### TASK:
Go through the data and copy every line in which "como" appears.

### RECORDS SHOWN:
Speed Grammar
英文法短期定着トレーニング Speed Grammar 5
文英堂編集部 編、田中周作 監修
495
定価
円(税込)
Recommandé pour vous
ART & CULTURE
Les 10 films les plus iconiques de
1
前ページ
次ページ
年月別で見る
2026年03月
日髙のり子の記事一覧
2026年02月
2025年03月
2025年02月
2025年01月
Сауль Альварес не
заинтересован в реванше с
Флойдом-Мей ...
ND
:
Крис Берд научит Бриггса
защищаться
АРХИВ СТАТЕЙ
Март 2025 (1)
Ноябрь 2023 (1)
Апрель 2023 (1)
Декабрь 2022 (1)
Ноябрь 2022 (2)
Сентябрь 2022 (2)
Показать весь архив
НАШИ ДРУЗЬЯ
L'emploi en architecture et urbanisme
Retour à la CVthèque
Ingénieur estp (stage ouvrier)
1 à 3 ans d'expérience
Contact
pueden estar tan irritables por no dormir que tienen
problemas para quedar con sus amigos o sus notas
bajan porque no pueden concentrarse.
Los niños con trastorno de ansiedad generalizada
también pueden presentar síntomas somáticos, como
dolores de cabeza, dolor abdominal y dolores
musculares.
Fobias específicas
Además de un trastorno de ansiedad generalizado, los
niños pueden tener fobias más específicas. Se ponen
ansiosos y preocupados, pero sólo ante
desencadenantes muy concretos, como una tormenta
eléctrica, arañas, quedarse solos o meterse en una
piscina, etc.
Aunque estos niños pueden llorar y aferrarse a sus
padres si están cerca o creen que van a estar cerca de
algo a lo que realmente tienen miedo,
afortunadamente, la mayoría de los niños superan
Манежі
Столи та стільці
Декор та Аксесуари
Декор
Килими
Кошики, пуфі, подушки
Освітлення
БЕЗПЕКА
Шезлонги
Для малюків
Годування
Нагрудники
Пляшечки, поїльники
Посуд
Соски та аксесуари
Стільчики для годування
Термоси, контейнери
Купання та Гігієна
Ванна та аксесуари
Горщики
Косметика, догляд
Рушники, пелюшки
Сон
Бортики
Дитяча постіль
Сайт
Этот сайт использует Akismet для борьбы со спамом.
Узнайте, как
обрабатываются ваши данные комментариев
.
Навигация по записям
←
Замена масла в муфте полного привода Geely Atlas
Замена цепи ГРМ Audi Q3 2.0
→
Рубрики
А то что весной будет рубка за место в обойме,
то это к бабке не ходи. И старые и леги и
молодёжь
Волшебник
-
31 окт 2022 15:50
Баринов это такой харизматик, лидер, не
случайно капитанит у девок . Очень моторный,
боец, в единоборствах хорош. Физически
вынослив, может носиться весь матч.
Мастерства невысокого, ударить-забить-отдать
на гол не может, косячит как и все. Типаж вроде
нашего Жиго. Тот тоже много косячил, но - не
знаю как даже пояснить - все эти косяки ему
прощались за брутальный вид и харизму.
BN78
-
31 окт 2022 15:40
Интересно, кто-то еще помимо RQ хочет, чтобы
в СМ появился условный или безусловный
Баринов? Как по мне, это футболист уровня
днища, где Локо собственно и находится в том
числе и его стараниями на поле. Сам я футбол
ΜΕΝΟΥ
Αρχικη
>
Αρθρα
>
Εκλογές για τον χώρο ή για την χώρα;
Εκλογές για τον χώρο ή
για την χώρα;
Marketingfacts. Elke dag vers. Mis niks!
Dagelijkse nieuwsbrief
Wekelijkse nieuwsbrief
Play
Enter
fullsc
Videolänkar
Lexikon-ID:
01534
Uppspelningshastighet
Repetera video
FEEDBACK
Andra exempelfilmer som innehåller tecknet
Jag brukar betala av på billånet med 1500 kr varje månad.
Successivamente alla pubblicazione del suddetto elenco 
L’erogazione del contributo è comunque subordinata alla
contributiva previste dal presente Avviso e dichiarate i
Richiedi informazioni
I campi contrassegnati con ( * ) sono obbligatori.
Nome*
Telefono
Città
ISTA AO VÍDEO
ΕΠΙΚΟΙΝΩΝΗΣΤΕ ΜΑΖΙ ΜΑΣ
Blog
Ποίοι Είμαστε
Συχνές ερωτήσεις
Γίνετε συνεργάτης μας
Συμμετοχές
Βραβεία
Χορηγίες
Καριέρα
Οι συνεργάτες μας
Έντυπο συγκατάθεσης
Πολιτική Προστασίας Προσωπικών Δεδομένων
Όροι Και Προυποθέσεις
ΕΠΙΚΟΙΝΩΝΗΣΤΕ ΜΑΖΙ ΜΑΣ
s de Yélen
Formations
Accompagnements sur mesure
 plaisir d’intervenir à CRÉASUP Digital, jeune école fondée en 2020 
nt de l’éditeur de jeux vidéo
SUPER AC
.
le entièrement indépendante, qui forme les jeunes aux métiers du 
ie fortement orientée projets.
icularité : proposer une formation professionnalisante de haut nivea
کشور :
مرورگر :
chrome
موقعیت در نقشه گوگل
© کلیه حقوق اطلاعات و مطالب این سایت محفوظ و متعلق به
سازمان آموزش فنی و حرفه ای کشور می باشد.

### YOUR SOLUTION:
también pueden presentar síntomas somáticos, como
desencadenantes muy concretos, como una tormenta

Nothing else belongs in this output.